◆ **WORK TASK**: How many lines of the data contain "values"? Reply with the number alone.

◆ **SUPPLIED DATA**:
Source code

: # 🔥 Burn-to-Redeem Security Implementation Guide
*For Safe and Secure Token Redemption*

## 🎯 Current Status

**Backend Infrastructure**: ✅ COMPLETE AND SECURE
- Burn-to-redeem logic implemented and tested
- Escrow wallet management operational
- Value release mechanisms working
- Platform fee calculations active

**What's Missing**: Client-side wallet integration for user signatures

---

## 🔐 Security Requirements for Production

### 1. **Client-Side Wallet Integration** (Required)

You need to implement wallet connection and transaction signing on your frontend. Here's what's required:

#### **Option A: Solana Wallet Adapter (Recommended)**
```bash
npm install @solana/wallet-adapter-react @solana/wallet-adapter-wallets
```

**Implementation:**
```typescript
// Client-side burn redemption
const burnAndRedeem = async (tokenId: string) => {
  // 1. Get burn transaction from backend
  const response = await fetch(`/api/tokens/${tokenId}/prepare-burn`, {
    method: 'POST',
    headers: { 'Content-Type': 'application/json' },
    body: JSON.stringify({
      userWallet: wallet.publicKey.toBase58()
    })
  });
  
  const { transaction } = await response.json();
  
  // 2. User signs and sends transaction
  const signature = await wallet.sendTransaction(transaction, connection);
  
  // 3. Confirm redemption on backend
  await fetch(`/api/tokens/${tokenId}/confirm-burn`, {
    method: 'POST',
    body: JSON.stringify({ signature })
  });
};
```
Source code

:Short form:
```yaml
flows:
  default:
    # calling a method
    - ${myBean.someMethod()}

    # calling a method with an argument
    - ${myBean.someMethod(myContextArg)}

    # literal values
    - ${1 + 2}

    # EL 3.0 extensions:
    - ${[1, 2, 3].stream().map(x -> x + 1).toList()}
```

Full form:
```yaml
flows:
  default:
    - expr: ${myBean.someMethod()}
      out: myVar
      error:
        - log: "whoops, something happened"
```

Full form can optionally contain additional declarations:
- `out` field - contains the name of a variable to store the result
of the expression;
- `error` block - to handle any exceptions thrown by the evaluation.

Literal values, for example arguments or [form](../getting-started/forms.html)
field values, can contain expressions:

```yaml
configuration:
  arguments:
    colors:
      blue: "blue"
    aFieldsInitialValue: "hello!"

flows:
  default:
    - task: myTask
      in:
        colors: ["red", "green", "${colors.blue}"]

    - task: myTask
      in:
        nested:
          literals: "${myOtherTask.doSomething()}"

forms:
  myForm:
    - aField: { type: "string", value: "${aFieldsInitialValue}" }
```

◆ **OUTPUT OF THE EXERCISE**: 3